Quant aux propositions du Parti socialiste, il estime qu’elles sont, à 70 % « déjà réalisées ou en train de l’être. »Une analyse que réfute Catherine Tasca, ancienne ministre de la Culture et de la communication (2000-2002 ) : « La question de la mutation numérique est présente dans tous les domaines, et François Hollande s’est clairement positionné sur la question du futur de l’Hadopi, qu’il veut supprimer. Il a posé deux grandes priorités de sa campagne et de son projet présidentiel : la jeunesse et la République. La culture est donc forcément au coeur du débat. »

Sens de la vie dans les temps difficiles – Pour sa part, le dramaturge et metteur en scène Olivier Py, qui dirigera le festival d’Avignon à partir de 2013, après avoir été pendant 5 ans à la tête de l’Odéon-Théâtre de l’Europe, à Paris, avance une explication : « C’est la plante verte qu’on ressort juste avant la fin. »
Sans grand espoir sur la qualité du débat qui s’engagera alors. « J’attends toujours, à droite comme à gauche, un politique qui mette la culture au centre de la vie politique, car ce n’est pas un secteur de la vie, c’est le sens même de la vie. Le sens de la vie, ça s’impose aussi dans les temps difficiles, d’autant plus même. Mais les politiques n’y croient pas. Ils ne savent pas que les salles de théâtre sont pleines ; ils pensent que le peuple s’achète avec du pain et des jeux. »

Pour essayer de faire parler de culture pendant la campagne, Gaspard Delanoe, militant en faveur des collectifs d’artistes alternatifs, et porte-parole de l’ancien squat du 59 rue de Rivoli – devenu un pôle d’attraction de la culture alternative, avec le soutien de la Ville de Paris – a choisi de se présenter symboliquement à la présidentielle.
Avec un programme : « L’art pratiqué par tous pour le bien de tous. »

Pour autant, les candidats n’ont pas oublié de mentionner la culture dans leur programme… plus ou moins. Certains y consacrent quelques lignes, d’autres quelques pages. D’aucuns se limitent à développer de grands principes politiques généraux, d’autres s’intéressent de près à certaines problématiques spécifiques (économie de la culture, statut de l’artiste, contractualisation Etat-collectivités etc.), propositions concrètes à l’appui. Mais aucun candidat n’a développé un programme couvrant l’ensemble des champs culturels.

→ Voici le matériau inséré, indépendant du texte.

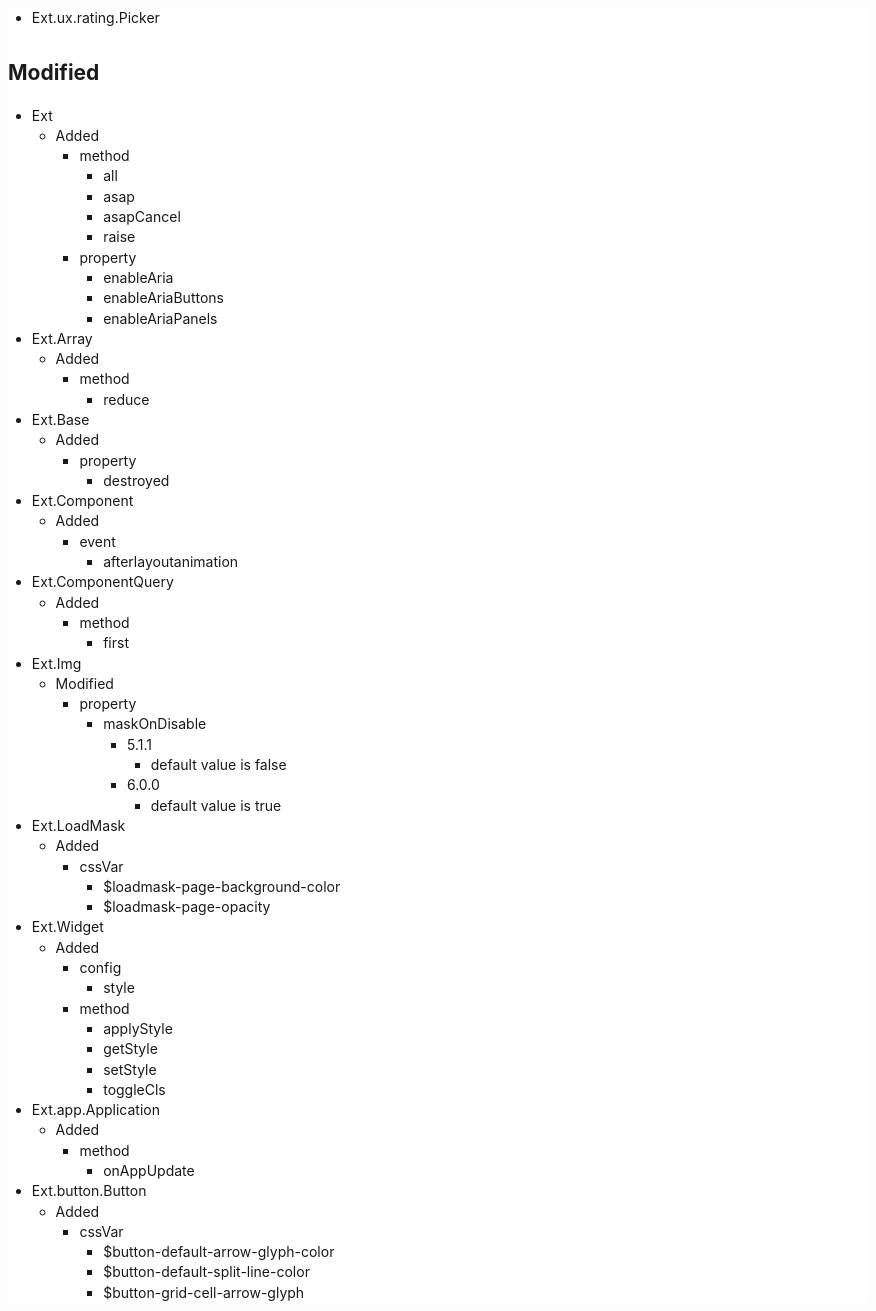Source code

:  * Ext.ux.rating.Picker

## Modified

 * Ext
    * Added
       * method
          * all
          * asap
          * asapCancel
          * raise
       * property
          * enableAria
          * enableAriaButtons
          * enableAriaPanels
 * Ext.Array
    * Added
       * method
          * reduce
 * Ext.Base
    * Added
       * property
          * destroyed
 * Ext.Component
    * Added
       * event
          * afterlayoutanimation
 * Ext.ComponentQuery
    * Added
       * method
          * first
 * Ext.Img
    * Modified
       * property
          * maskOnDisable
             * 5.1.1
                * default value is false
             * 6.0.0
                * default value is true
 * Ext.LoadMask
    * Added
       * cssVar
          * $loadmask-page-background-color
          * $loadmask-page-opacity
 * Ext.Widget
    * Added
       * config
          * style
       * method
          * applyStyle
          * getStyle
          * setStyle
          * toggleCls
 * Ext.app.Application
    * Added
       * method
          * onAppUpdate
 * Ext.button.Button
    * Added
       * cssVar
          * $button-default-arrow-glyph-color
          * $button-default-split-line-color
          * $button-grid-cell-arrow-glyph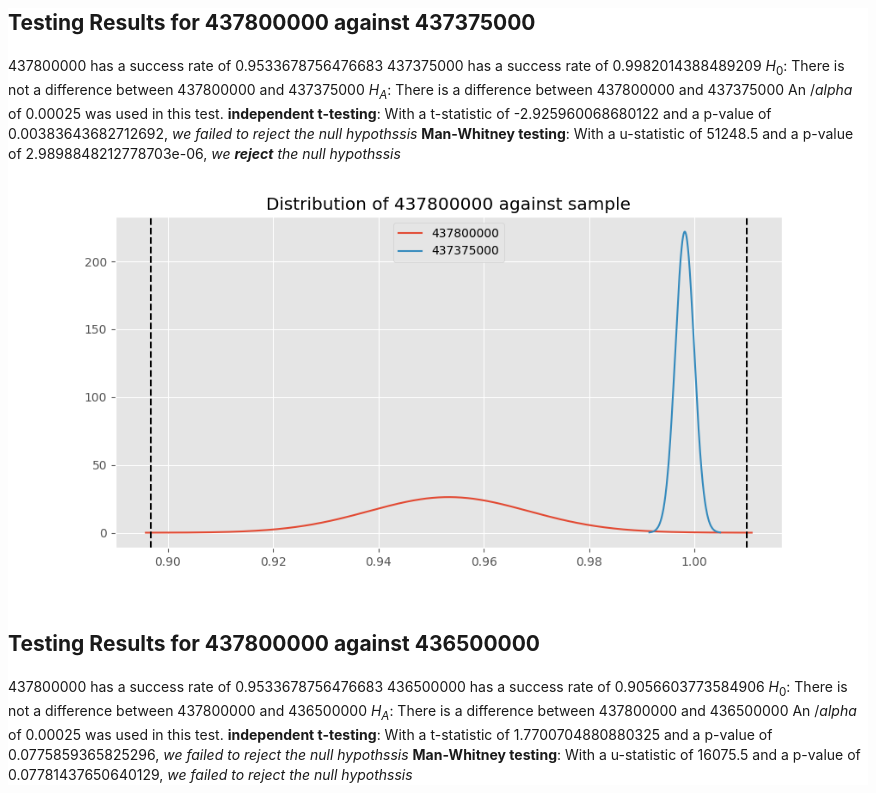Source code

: ## Testing Results for 437800000 against 437375000 
437800000 has a success rate of 0.9533678756476683
437375000 has a success rate of 0.9982014388489209
$H_{0}$: There is not a difference between 437800000 and 437375000
$H_{A}$: There is a difference between 437800000 and 437375000
An $/alpha$ of 0.00025 was used in this test.
__independent t-testing__: With a t-statistic of -2.925960068680122 and a p-value of 0.00383643682712692, _we failed to reject the null hypothssis_
__Man-Whitney testing__: With a u-statistic of 51248.5 and a p-value of 2.9898848212778703e-06, _we **reject** the null hypothssis_
![](images/437800000_against_437375000.png) 
## Testing Results for 437800000 against 436500000 
437800000 has a success rate of 0.9533678756476683
436500000 has a success rate of 0.9056603773584906
$H_{0}$: There is not a difference between 437800000 and 436500000
$H_{A}$: There is a difference between 437800000 and 436500000
An $/alpha$ of 0.00025 was used in this test.
__independent t-testing__: With a t-statistic of 1.7700704880880325 and a p-value of 0.0775859365825296, _we failed to reject the null hypothssis_
__Man-Whitney testing__: With a u-statistic of 16075.5 and a p-value of 0.07781437650640129, _we failed to reject the null hypothssis_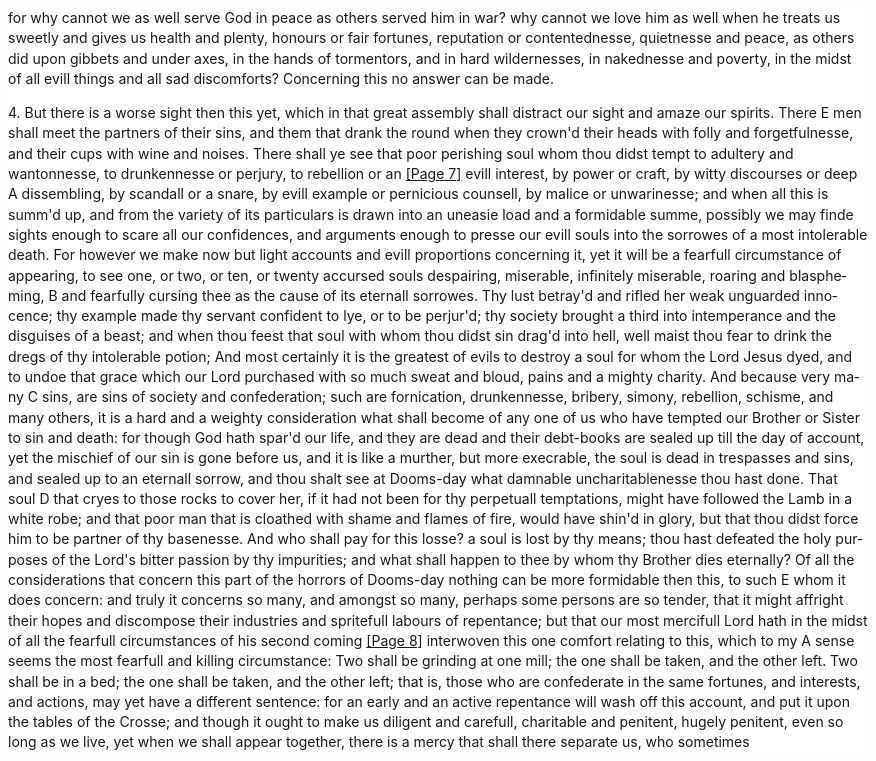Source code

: for why cannot we as well serve God in peace as others served him in war? why
cannot we love him as well when he treats us sweetly and gives us health and
plenty, honours or fair fortunes, reputation or con­tentednesse, quietnesse
and peace, as others did upon gibbets and under axes, in the hands of
tormentors, and in hard wildernesses, in nakednesse and poverty, in the midst
of all evill things and all sad discomforts? Concerning this no answer can be
made.

4\. But there is a worse sight then this yet, which in that great assembly
shall distract our sight and amaze our spirits. There E men shall meet the
partners of their sins, and them that drank the round when they crown'd their
heads with folly and forget­fulnesse, and their cups with wine and noises.
There shall ye see that poor perishing soul whom thou didst tempt to adultery
and wantonnesse, to drunkennesse or perjury, to rebellion or an [[Page
7]](http://eebo.chadwyck.com/downloadtiff?vid=48497&page=11) evill interest,
by power or craft, by witty discourses or deep A dissembling, by scandall or a
snare, by evill example or perni­cious counsell, by malice or unwarinesse; and
when all this is summ'd up, and from the variety of its particulars is drawn
in­to an uneasie load and a formidable summe, possibly we may finde sights
enough to scare all our confidences, and arguments enough to presse our evill
souls into the sorrowes of a most intolerable death. For however we make now
but light accounts and evill proportions concerning it, yet it will be a
fearfull circumstance of appearing, to see one, or two, or ten, or twenty
accursed souls despairing, miserable, infinitely miserable, roaring and
blasphe­ming, B and fearfully cursing thee as the cause of its eternall
sor­rowes. Thy lust betray'd and rifled her weak unguarded inno­cence; thy
example made thy servant confident to lye, or to be perjur'd; thy society
brought a third into intemperance and the disguises of a beast; and when thou
feest that soul with whom thou didst sin drag'd into hell, well maist thou
fear to drink the dregs of thy intolerable potion; And most certainly it is
the grea­test of evils to destroy a soul for whom the Lord Jesus dyed, and to
undoe that grace which our Lord purchased with so much sweat and bloud, pains
and a mighty charity. And because very ma­ny C sins, are sins of society and
confederation; such are fornica­tion, drunkennesse, bribery, simony,
rebellion, schisme, and many others, it is a hard and a weighty consideration
what shall become of any one of us who have tempted our Brother or Sister to
sin and death: for though God hath spar'd our life, and they are dead and
their debt-books are sealed up till the day of account, yet the mischief of
our sin is gone before us, and it is like a mur­ther, but more execrable, the
soul is dead in trespasses and sins, and sealed up to an eternall sorrow, and
thou shalt see at Dooms-day what damnable uncharitablenesse thou hast done.
That soul D that cryes to those rocks to cover her, if it had not been for thy
perpetuall temptations, might have followed the Lamb in a white robe; and that
poor man that is cloathed with shame and flames of fire, would have shin'd in
glory, but that thou didst force him to be partner of thy basenesse. And who
shall pay for this losse? a soul is lost by thy means; thou hast defeated the
holy pur­poses of the Lord's bitter passion by thy impurities; and what shall
happen to thee by whom thy Brother dies eternally? Of all the considerations
that concern this part of the horrors of Dooms-day nothing can be more
formidable then this, to such E whom it does concern: and truly it concerns so
many, and amongst so many, perhaps some persons are so tender, that it might
af­fright their hopes and discompose their industries and spritefull labours
of repentance; but that our most mercifull Lord hath in the midst of all the
fearfull circumstances of his second com­ing [[Page
8]](http://eebo.chadwyck.com/downloadtiff?vid=48497&page=12) interwoven this
one comfort relating to this, which to my A sense seems the most fearfull and
killing circumstance: Two shall be grinding at one mill; the one shall be
taken, and the other left. Two shall be in a bed; the one shall be taken, and
the other left; that is, those who are confederate in the same fortunes, and
in­terests, and actions, may yet have a different sentence: for an ear­ly and
an active repentance will wash off this account, and put it upon the tables of
the Crosse; and though it ought to make us diligent and carefull, charitable
and penitent, hugely penitent, even so long as we live, yet when we shall
appear together, there is a mercy that shall there separate us, who sometimes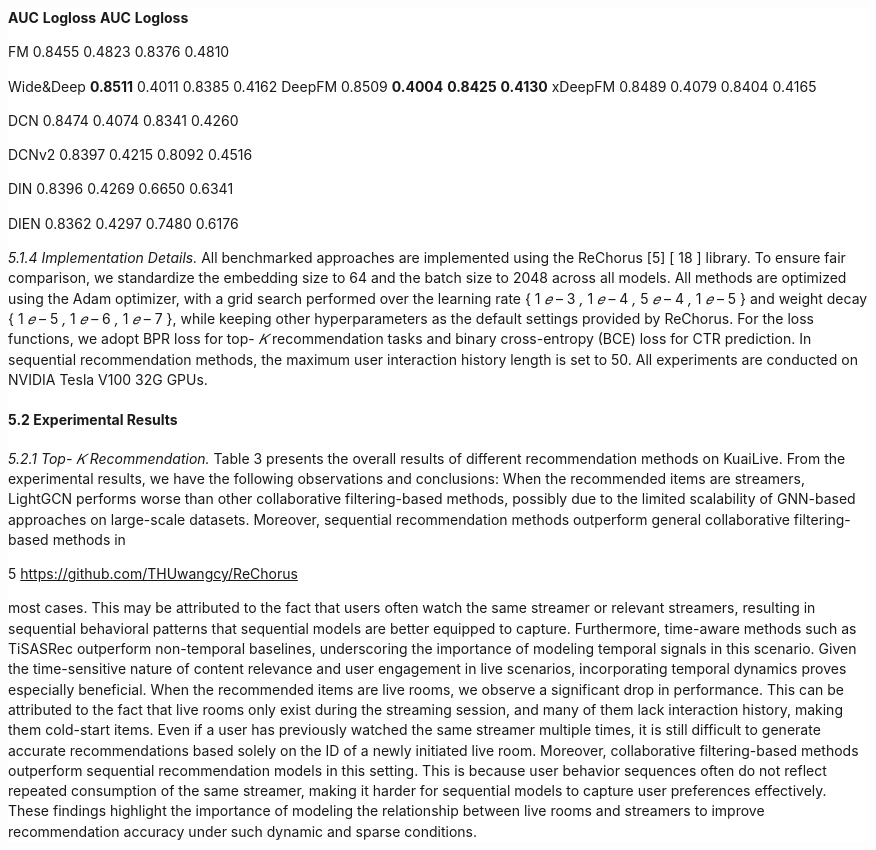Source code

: **AUC** **Logloss** **AUC** **Logloss**

FM 0.8455 0.4823 0.8376 0.4810

Wide&Deep **0.8511** 0.4011 0.8385 0.4162
DeepFM 0.8509 **0.4004** **0.8425** **0.4130**
xDeepFM 0.8489 0.4079 0.8404 0.4165

DCN 0.8474 0.4074 0.8341 0.4260

DCNv2 0.8397 0.4215 0.8092 0.4516

DIN 0.8396 0.4269 0.6650 0.6341

DIEN 0.8362 0.4297 0.7480 0.6176

*5.1.4* *Implementation Details.* All benchmarked approaches are
implemented using the ReChorus [5] [ 18 ] library. To ensure fair comparison, we standardize the embedding size to 64 and the batch
size to 2048 across all models. All methods are optimized using the
Adam optimizer, with a grid search performed over the learning
rate { 1 *𝑒* – 3 *,* 1 *𝑒* – 4 *,* 5 *𝑒* – 4 *,* 1 *𝑒* – 5 } and weight decay { 1 *𝑒* – 5 *,* 1 *𝑒* – 6 *,* 1 *𝑒* – 7 },
while keeping other hyperparameters as the default settings provided by ReChorus. For the loss functions, we adopt BPR loss for
top- *𝐾* recommendation tasks and binary cross-entropy (BCE) loss
for CTR prediction. In sequential recommendation methods, the
maximum user interaction history length is set to 50. All experiments are conducted on NVIDIA Tesla V100 32G GPUs.
#### **5.2 Experimental Results**

*5.2.1* *Top-* *𝐾* *Recommendation.* Table 3 presents the overall results
of different recommendation methods on KuaiLive. From the experimental results, we have the following observations and conclusions:
When the recommended items are streamers, LightGCN performs worse than other collaborative filtering-based methods, possibly due to the limited scalability of GNN-based approaches on
large-scale datasets. Moreover, sequential recommendation methods outperform general collaborative filtering-based methods in

5 https://github.com/THUwangcy/ReChorus


most cases. This may be attributed to the fact that users often watch
the same streamer or relevant streamers, resulting in sequential
behavioral patterns that sequential models are better equipped to
capture. Furthermore, time-aware methods such as TiSASRec outperform non-temporal baselines, underscoring the importance of
modeling temporal signals in this scenario. Given the time-sensitive
nature of content relevance and user engagement in live scenarios,
incorporating temporal dynamics proves especially beneficial.
When the recommended items are live rooms, we observe a significant drop in performance. This can be attributed to the fact that
live rooms only exist during the streaming session, and many of
them lack interaction history, making them cold-start items. Even if
a user has previously watched the same streamer multiple times, it
is still difficult to generate accurate recommendations based solely
on the ID of a newly initiated live room. Moreover, collaborative
filtering-based methods outperform sequential recommendation
models in this setting. This is because user behavior sequences
often do not reflect repeated consumption of the same streamer,
making it harder for sequential models to capture user preferences
effectively. These findings highlight the importance of modeling
the relationship between live rooms and streamers to improve recommendation accuracy under such dynamic and sparse conditions.
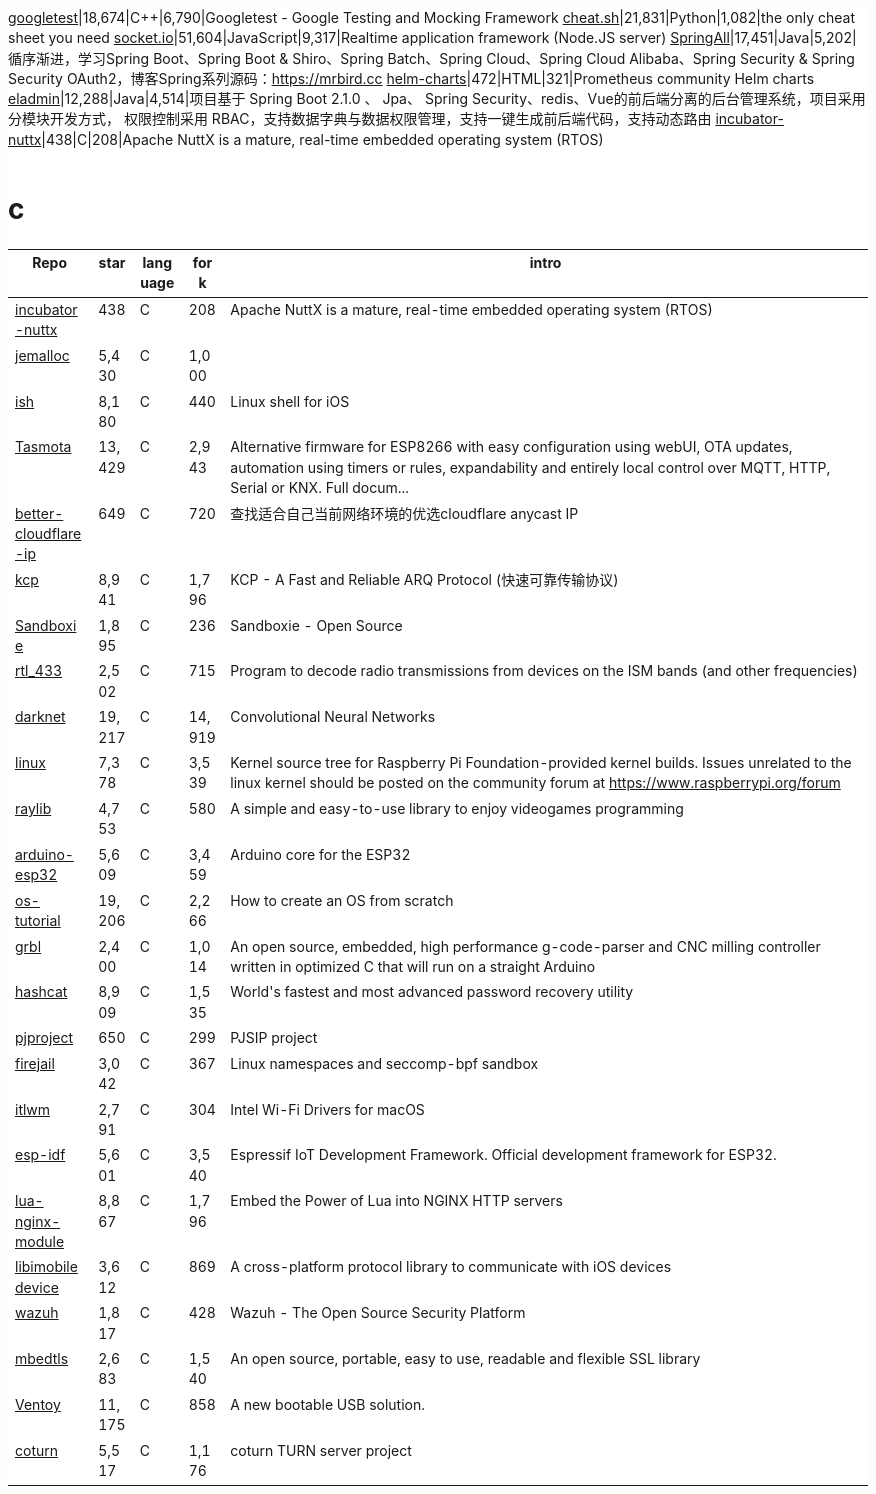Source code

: [googletest](https://github.com/google/googletest)|18,674|C++|6,790|Googletest - Google Testing and Mocking Framework
[cheat.sh](https://github.com/chubin/cheat.sh)|21,831|Python|1,082|the only cheat sheet you need
[socket.io](https://github.com/socketio/socket.io)|51,604|JavaScript|9,317|Realtime application framework (Node.JS server)
[SpringAll](https://github.com/wuyouzhuguli/SpringAll)|17,451|Java|5,202|循序渐进，学习Spring Boot、Spring Boot & Shiro、Spring Batch、Spring Cloud、Spring Cloud Alibaba、Spring Security & Spring Security OAuth2，博客Spring系列源码：https://mrbird.cc
[helm-charts](https://github.com/prometheus-community/helm-charts)|472|HTML|321|Prometheus community Helm charts
[eladmin](https://github.com/elunez/eladmin)|12,288|Java|4,514|项目基于 Spring Boot 2.1.0 、 Jpa、 Spring Security、redis、Vue的前后端分离的后台管理系统，项目采用分模块开发方式， 权限控制采用 RBAC，支持数据字典与数据权限管理，支持一键生成前后端代码，支持动态路由
[incubator-nuttx](https://github.com/apache/incubator-nuttx)|438|C|208|Apache NuttX is a mature, real-time embedded operating system (RTOS)


# c

Repo|star|language|fork|intro
-|-|-|-|-
[incubator-nuttx](https://github.com/apache/incubator-nuttx)|438|C|208|Apache NuttX is a mature, real-time embedded operating system (RTOS)
[jemalloc](https://github.com/jemalloc/jemalloc)|5,430|C|1,000|
[ish](https://github.com/ish-app/ish)|8,180|C|440|Linux shell for iOS
[Tasmota](https://github.com/arendst/Tasmota)|13,429|C|2,943|Alternative firmware for ESP8266 with easy configuration using webUI, OTA updates, automation using timers or rules, expandability and entirely local control over MQTT, HTTP, Serial or KNX. Full docum...
[better-cloudflare-ip](https://github.com/badafans/better-cloudflare-ip)|649|C|720|查找适合自己当前网络环境的优选cloudflare anycast IP
[kcp](https://github.com/skywind3000/kcp)|8,941|C|1,796|KCP - A Fast and Reliable ARQ Protocol (快速可靠传输协议)
[Sandboxie](https://github.com/sandboxie-plus/Sandboxie)|1,895|C|236|Sandboxie - Open Source
[rtl_433](https://github.com/merbanan/rtl_433)|2,502|C|715|Program to decode radio transmissions from devices on the ISM bands (and other frequencies)
[darknet](https://github.com/pjreddie/darknet)|19,217|C|14,919|Convolutional Neural Networks
[linux](https://github.com/raspberrypi/linux)|7,378|C|3,539|Kernel source tree for Raspberry Pi Foundation-provided kernel builds. Issues unrelated to the linux kernel should be posted on the community forum at https://www.raspberrypi.org/forum
[raylib](https://github.com/raysan5/raylib)|4,753|C|580|A simple and easy-to-use library to enjoy videogames programming
[arduino-esp32](https://github.com/espressif/arduino-esp32)|5,609|C|3,459|Arduino core for the ESP32
[os-tutorial](https://github.com/cfenollosa/os-tutorial)|19,206|C|2,266|How to create an OS from scratch
[grbl](https://github.com/gnea/grbl)|2,400|C|1,014|An open source, embedded, high performance g-code-parser and CNC milling controller written in optimized C that will run on a straight Arduino
[hashcat](https://github.com/hashcat/hashcat)|8,909|C|1,535|World's fastest and most advanced password recovery utility
[pjproject](https://github.com/pjsip/pjproject)|650|C|299|PJSIP project
[firejail](https://github.com/netblue30/firejail)|3,042|C|367|Linux namespaces and seccomp-bpf sandbox
[itlwm](https://github.com/OpenIntelWireless/itlwm)|2,791|C|304|Intel Wi-Fi Drivers for macOS
[esp-idf](https://github.com/espressif/esp-idf)|5,601|C|3,540|Espressif IoT Development Framework. Official development framework for ESP32.
[lua-nginx-module](https://github.com/openresty/lua-nginx-module)|8,867|C|1,796|Embed the Power of Lua into NGINX HTTP servers
[libimobiledevice](https://github.com/libimobiledevice/libimobiledevice)|3,612|C|869|A cross-platform protocol library to communicate with iOS devices
[wazuh](https://github.com/wazuh/wazuh)|1,817|C|428|Wazuh - The Open Source Security Platform
[mbedtls](https://github.com/ARMmbed/mbedtls)|2,683|C|1,540|An open source, portable, easy to use, readable and flexible SSL library
[Ventoy](https://github.com/ventoy/Ventoy)|11,175|C|858|A new bootable USB solution.
[coturn](https://github.com/coturn/coturn)|5,517|C|1,176|coturn TURN server project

En ce sens, les initiatives de certains acteurs locaux pour interpeller les candidats sont loin d’être superflues. Pour en savoir plus sur leurs intentions, la Fédération nationale des collectivités territoriales pour la culture (FNCC) leur a ainsi adressé le 15 mars un questionnaire en 15 questions précises et ciblées.
Elle leur a demandé les réponses pour le 17 avril.

De leur côté, plusieurs associations professionnelles ont produit des manifestes, déclarations, et autres pétitions pour faire valoir leurs priorités. Notamment celles du spectacle vivant, ainsi que celles des bibliothèques.